On Friday, senior officials from both sides held another round of phone talks to discuss the implementation of the consensus reached between Chinese President Xi Jinping and U.S. President Donald Trump in Osaka last month. However, the world market still worries that the trade truce reached in Japan may be just another pause in the protracted hostility between the two countries, and the history may repeat itself. 

On the way of decoupling

Let's review what has happened around the Osaka summit. After the collapse of trade talks in May, the U.S. not only escalated the trade dispute by increasing the tariff ratio to 25 percent, but also imposed sanctions targeting high-tech Chinese companies. U.S. Senator Marco Rubio even filed a legislation to prevent Huawei's reasonable right to seek damages in U.S. patent courts.

On July 9, even after pressing the pause button on more tariffs, the U.S. called for new duties on steel products from China. The only positive outcome of the Osaka truce could be the change of U.S. policy on tech giant Huawei, which has triggered great losses for the U.S. itself in the absence of new orders from the company. So, instead of the so-called concession, America's reversal of the ban and permission to sell to Huawei are solely for the sake of its own interests, which is positioned as a negotiation leverage.
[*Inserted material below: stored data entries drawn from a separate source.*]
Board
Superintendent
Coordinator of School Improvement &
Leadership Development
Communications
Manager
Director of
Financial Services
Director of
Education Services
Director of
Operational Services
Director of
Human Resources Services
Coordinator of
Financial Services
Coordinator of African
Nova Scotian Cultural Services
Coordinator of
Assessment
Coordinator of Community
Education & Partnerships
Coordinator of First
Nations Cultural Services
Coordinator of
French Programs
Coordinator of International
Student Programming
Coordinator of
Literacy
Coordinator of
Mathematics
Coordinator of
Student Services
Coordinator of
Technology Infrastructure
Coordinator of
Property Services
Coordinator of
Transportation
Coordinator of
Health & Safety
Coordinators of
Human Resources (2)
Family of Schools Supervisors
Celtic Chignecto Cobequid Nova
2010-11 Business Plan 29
Actually, the U.S. has always been on the way of decoupling from China. Huawei's case exposed U.S. intentions of blocking Chinese technology. What's more, concerned about security of intellectual property, the U.S. tightened limits on visa issuance to Chinese students and scholars for academic exchange last year, closing the doors of communication. 

Huawei logo is seen at an exhibition during the World Intelligence Congress in north China's Tianjin Municipality, May 16, 2019. /VCG Photo

Huawei logo is seen at an exhibition during the World Intelligence Congress in north China's Tianjin Municipality, May 16, 2019. /VCG Photo

The goal of decoupling

Over the past two decades, the world has been familiar with the pattern "Designed by America, Made in China and Delivered around World," which has not only forged a good "marriage" between China and the U.S., but also let the world grow through deep dependence on China.
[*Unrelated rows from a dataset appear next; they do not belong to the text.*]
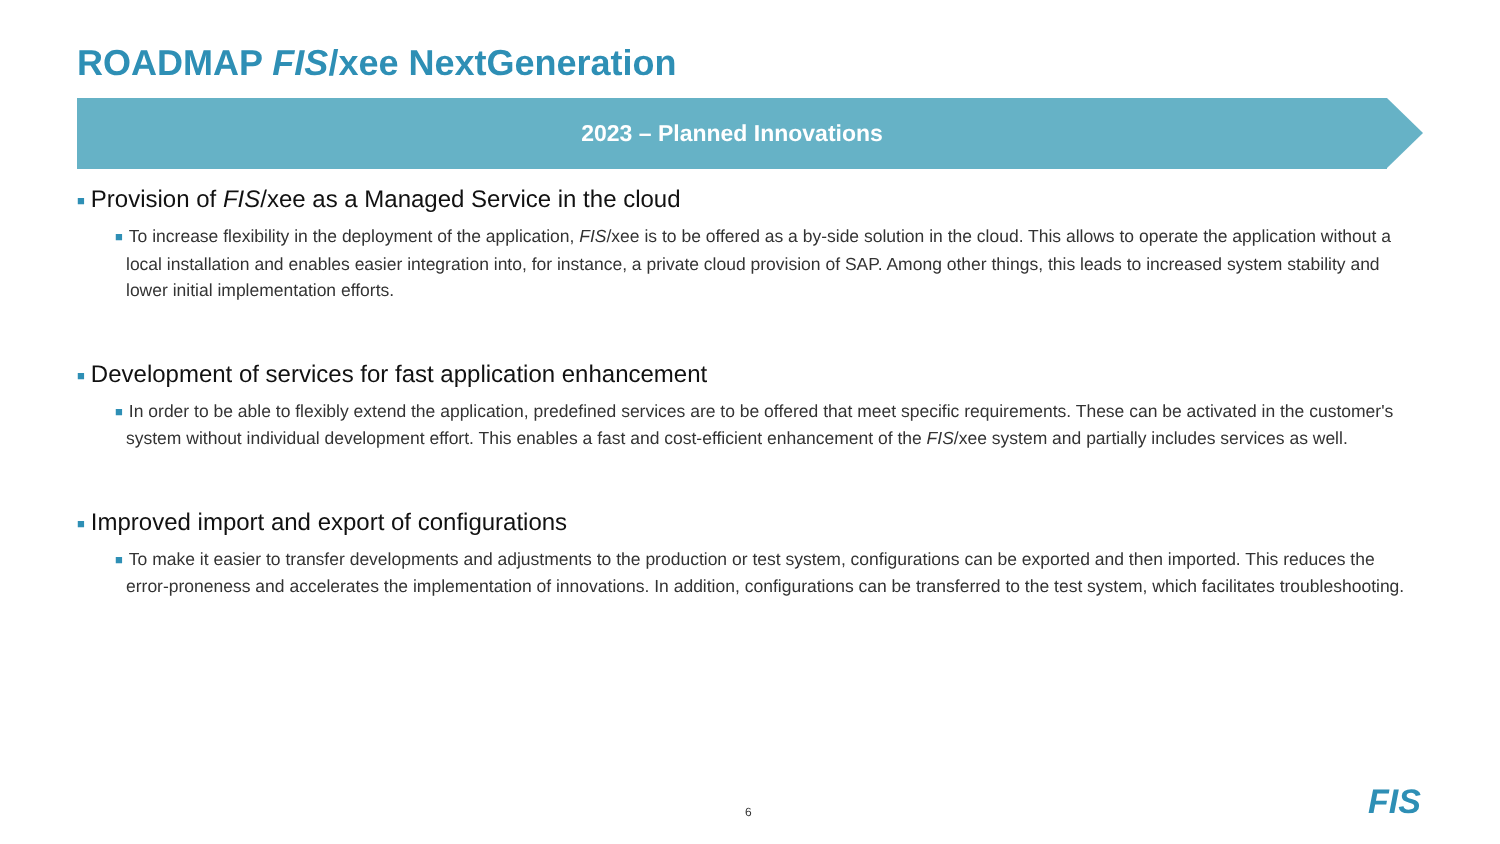ROADMAP FIS/xee NextGeneration
2023 – Planned Innovations
■ Provision of FIS/xee as a Managed Service in the cloud
■ To increase flexibility in the deployment of the application, FIS/xee is to be offered as a by-side solution in the cloud. This allows to operate the application without a local installation and enables easier integration into, for instance, a private cloud provision of SAP. Among other things, this leads to increased system stability and lower initial implementation efforts.
■ Development of services for fast application enhancement
■ In order to be able to flexibly extend the application, predefined services are to be offered that meet specific requirements. These can be activated in the customer's system without individual development effort. This enables a fast and cost-efficient enhancement of the FIS/xee system and partially includes services as well.
■ Improved import and export of configurations
■ To make it easier to transfer developments and adjustments to the production or test system, configurations can be exported and then imported. This reduces the error-proneness and accelerates the implementation of innovations. In addition, configurations can be transferred to the test system, which facilitates troubleshooting.
6 FIS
However, with the rise of China and its entry into the world's economic powerhouses, the "honeymoon period" is over. As China is pursuing its own high-tech industry, the dependence on China, which used to be the basis of collaboration, is now being seen by the U.S. as strategic vulnerability.

Specifically, as Keith Bradsher argues in "One Trump Victory: Companies Rethink China," "The move, known as decoupling, is a major goal of those who believe the world has grown far too dependent on China as a manufacturing giant." It is far from clear whether the move will push the world into a true decoupling state. 

However, the move is much more comprehensive and came much earlier than expected, said Nicole Peng, an analyst at technology research firm Canalys. Will the "iron curtain" fall? As the decoupling is happening for real at a greater pace, companies are reducing their dependence on Chinese factories, rebuilding their supply chain and production chain, all of which creates a possible picture of the future technology ecology, comprising of two isolated worlds with an iron curtain between the world's two largest economies.

However, different from the relationship between the USSR and the U.S. after the end of World War Two in 1945, there is much more interdependence and cooperation between China and the Unites States. In 1978, the trade volume between the U.S. and the USSR was 1.8 billion U.S. dollars, that is the one-day trade volume in goods between China and the U.S. in 2018.

Unlike the old one built almost in a day by Fulton Speech, the new "iron curtain" will take a much longer time. The White House is pushing the process, which is an irresponsible decision that risks the world's economic future.